MUMBAI: UK pubcaster the BBC has announced that five children from the UK will be travelling across the world to find out how the everyday items they take for granted are made, in a new CBBC documentary series - Show Me What You‘re Made Of.
The programme, which is presented by Stacey Dooley and is due to air this year, follows the kids as they travel to Indonesia and the Philippines to work in the factories that make gadgets, toys and clothes.
Through five episodes, the kids report to genuine bosses, sleep in the homes of real workers and see the reality of life for the people who actually make their favourite things.
The children stuff soft toys in an Indonesia factory, join a vast clothing production line, try their hand at intricate jewellery making, and experience the extraordinarily controlled working conditions of a high-tech electronics factory, which makes tiny components for some of the electrical goods that British kids enjoy.

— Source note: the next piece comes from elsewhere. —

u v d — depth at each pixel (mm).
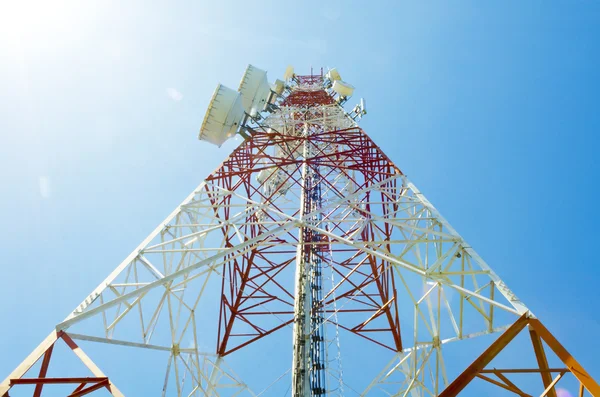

After their working day is finished the kids return home and stay with the workers, and find the poverty outside the factory gates is a real shock. But will their experience make them think twice about the things they take for granted?
CBBC executive producer Melissa Hardinge said, "In the run-up to Christmas, children are often most concerned about ensuring that the latest must-have items are on their wish-list, but this programme illustrates what other people go through to make the things that they take for granted.
"At CBBC one of our goals is to challenge children‘s perceptions of the world around them and make them think differently about the things they see. This programme certainly fits this bill and the children involved in the show have had a once in a life-time experience that they will never forget."